The Sorcerer’s Apprentice Review: More Entertaining Then Magical

There is an unwritten rule somewhere that audiences love their summer blockbusters to feature the unlikeliest of societal reject imaginable to be our planet’s savior. The more askew the hero from the norm, the more entertaining their bumbling and unusual path to glory is.

Disney’s latest PG-rated collaboration with Nicolas Cage and producer Jerry Bruckheimer, The Sorcerer’s Apprentice, casts this popular spell on audiences with predictable side effects.

She’s Out of My League dweeb Jay Baruchel plays the penultimate physics nerd, David, who spends his spare time toying with plasma arrays in a sewer. His channeling of Justin Long’s sarcasm is often aimed at Balthazar Blake (Nicholas Cage), a way too serious sorcerer wandering the globe for over a thousand years in search of the Prime Merlinean (hint: it’s David, not a Transformer robot). This chosen one is a descendant of Merlin and the only person capable of stopping Morgana, an evil sorceress whom Horvath (Alfred Molina) hopes to free from a magic-induced imprisonment so she can raise the dead and ravish the world.

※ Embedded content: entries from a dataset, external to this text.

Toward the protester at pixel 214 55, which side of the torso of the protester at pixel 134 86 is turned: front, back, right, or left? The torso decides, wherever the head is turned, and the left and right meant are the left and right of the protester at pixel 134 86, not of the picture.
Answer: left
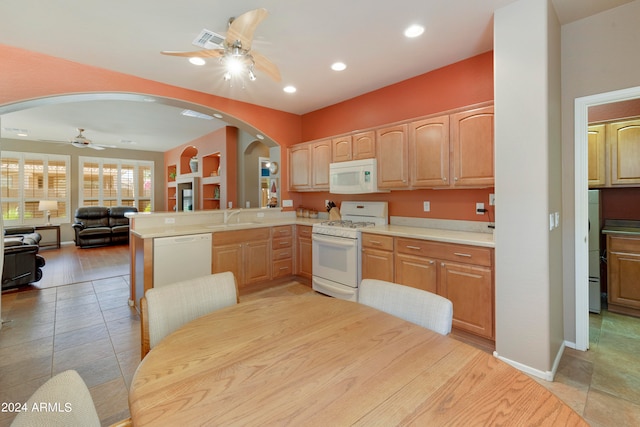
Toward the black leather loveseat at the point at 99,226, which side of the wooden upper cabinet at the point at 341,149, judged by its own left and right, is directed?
right

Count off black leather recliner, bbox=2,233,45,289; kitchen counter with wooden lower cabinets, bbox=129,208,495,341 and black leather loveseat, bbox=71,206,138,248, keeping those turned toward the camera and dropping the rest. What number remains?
2

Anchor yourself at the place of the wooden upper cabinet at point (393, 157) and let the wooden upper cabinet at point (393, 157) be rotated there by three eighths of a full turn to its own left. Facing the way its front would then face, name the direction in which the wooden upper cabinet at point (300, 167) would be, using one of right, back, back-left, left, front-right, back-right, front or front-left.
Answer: back-left

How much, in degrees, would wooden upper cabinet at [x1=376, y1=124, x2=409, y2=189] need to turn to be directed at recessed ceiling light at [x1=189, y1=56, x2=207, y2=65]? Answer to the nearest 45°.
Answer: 0° — it already faces it

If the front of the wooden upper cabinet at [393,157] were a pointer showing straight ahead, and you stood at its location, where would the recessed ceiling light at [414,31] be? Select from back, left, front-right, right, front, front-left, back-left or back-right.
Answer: front-left

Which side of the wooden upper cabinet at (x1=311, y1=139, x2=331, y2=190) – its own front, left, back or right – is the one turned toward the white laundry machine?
left

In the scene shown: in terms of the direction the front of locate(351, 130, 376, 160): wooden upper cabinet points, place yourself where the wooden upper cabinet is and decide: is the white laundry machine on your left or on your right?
on your left

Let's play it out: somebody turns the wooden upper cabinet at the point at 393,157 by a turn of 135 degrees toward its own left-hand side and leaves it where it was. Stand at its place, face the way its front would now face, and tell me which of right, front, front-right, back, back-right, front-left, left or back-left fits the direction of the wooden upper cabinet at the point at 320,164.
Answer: back-left

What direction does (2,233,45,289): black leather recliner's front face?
to the viewer's right

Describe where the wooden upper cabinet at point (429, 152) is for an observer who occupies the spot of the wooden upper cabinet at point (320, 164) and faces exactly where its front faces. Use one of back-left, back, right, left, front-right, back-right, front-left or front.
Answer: left

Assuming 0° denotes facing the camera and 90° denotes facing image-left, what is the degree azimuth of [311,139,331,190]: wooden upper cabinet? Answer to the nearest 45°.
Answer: approximately 45°

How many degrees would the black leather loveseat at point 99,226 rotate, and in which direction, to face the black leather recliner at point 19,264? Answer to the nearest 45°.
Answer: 0° — it already faces it

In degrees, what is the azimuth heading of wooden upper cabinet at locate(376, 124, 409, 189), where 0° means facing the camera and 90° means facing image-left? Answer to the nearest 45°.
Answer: approximately 45°

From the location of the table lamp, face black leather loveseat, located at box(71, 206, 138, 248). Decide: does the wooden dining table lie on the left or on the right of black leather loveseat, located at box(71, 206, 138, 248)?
right
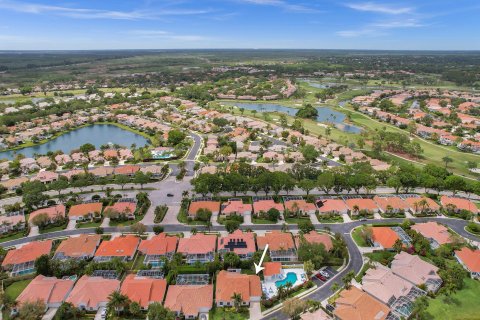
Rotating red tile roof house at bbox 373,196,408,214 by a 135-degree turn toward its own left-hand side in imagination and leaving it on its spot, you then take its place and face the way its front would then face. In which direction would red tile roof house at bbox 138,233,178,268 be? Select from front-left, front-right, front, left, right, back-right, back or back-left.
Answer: back

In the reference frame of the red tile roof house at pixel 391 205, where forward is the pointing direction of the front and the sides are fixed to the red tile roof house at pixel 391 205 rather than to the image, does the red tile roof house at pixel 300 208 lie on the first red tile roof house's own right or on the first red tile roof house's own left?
on the first red tile roof house's own right

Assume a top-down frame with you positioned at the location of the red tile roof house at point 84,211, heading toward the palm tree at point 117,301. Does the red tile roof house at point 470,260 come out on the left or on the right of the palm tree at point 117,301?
left

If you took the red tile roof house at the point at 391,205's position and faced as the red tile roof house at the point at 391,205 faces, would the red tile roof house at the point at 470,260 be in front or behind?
in front

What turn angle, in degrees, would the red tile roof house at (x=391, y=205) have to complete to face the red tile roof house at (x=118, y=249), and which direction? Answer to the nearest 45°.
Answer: approximately 45° to its right

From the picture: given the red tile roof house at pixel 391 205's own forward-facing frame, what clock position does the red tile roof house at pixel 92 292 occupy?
the red tile roof house at pixel 92 292 is roughly at 1 o'clock from the red tile roof house at pixel 391 205.

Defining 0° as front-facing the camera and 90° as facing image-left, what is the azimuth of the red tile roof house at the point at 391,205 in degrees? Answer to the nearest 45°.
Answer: approximately 0°

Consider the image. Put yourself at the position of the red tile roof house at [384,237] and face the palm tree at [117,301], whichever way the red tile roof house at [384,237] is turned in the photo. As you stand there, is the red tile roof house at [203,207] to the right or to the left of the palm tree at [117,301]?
right

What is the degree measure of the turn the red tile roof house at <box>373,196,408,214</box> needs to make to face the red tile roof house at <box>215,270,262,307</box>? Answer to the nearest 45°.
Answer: approximately 45° to its right

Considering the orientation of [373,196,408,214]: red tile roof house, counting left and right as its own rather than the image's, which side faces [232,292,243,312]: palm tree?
front

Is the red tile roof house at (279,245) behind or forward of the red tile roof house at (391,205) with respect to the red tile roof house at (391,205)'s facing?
forward
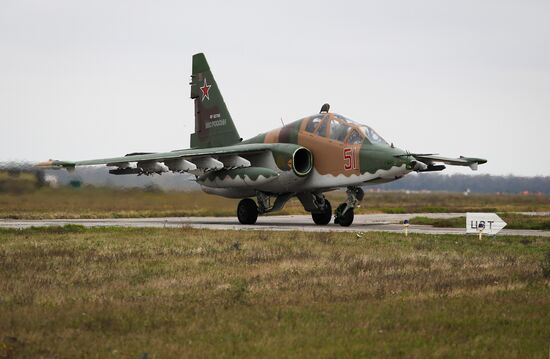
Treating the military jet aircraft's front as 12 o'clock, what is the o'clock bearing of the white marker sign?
The white marker sign is roughly at 12 o'clock from the military jet aircraft.

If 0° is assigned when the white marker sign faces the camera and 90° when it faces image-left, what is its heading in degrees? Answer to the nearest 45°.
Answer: approximately 0°

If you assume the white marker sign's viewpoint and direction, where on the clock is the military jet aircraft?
The military jet aircraft is roughly at 4 o'clock from the white marker sign.

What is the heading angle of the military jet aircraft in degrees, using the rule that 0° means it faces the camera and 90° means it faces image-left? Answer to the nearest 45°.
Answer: approximately 315°
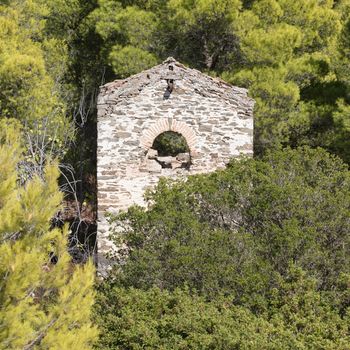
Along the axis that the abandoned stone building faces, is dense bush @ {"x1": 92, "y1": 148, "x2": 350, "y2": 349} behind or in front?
in front

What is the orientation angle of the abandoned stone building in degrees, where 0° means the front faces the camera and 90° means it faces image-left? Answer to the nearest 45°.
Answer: approximately 0°

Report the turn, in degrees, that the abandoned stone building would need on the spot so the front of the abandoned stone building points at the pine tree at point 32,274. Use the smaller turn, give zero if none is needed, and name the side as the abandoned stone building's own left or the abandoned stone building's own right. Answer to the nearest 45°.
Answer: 0° — it already faces it
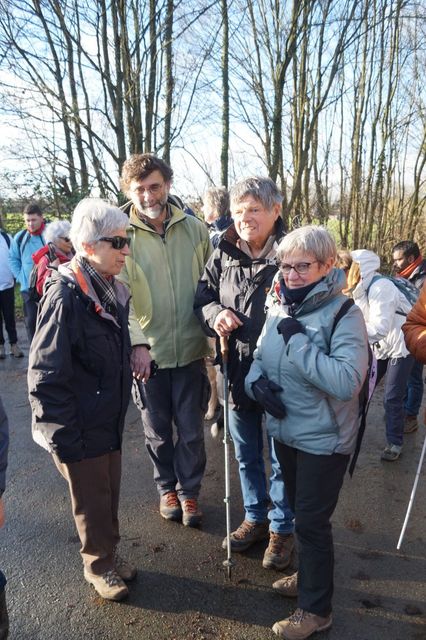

Targeting Disney for playing the nerd card in The Sorcerer’s Apprentice is easy but at least there’s a correlation between the stereotype and the plot. In a rather ingenious connection between magic and science, it turns out the reason sorcerers are who they are because they can use the parts of a brain other humans cannot. They are in essence geniuses, even if scraggly old Balthazar looks or behaves nothing like one.

Like any nerd, David is not interested in risking his life to save anyone. He’d rather impress his Mary Jane Watson, Becky (Teresa Palmer), who popped back into his life the same time Balthazar did. Once David actually turns down learning sorcery to woo Becky, there’s no creative answer for the predictable “now I’m interested, now I’m not” path through a series of CGI-filled chases he takes up to squaring off with Morgana in a lackluster display of the Prime Merlinean’s true powers. David is more convincing firing off one-liners than conjuring balls of energy in the palm of his hands.

The Sorcerer’s Apprentice could have escaped the plot trappings of National Treasure and countless other summer films if it let the villains at least partially win for no other reason than they deserved to. Horvath and his pseudo apprentice Drake Stone (Toby Kebell), a brainless grunge version of David Blaine, are more colorful and seemingly interested in succeeding than David and Balthazar. There’s not enough of Horvath belittling Drake or Drake, far more in tune with pop culture than this master, stealing the film with one simple perfectly timed and read throwaway line. It’s guaranteed to bring the house down.

Formulaic summer entertainment is what The Sorcerer’s Apprentice delivers under the guise of magic and strength of the existing Disney brand. If Inception is meant to jar our intellect and rattle our nerves, then The Sorcerer’s Apprentice provides a pretty decent foot rub.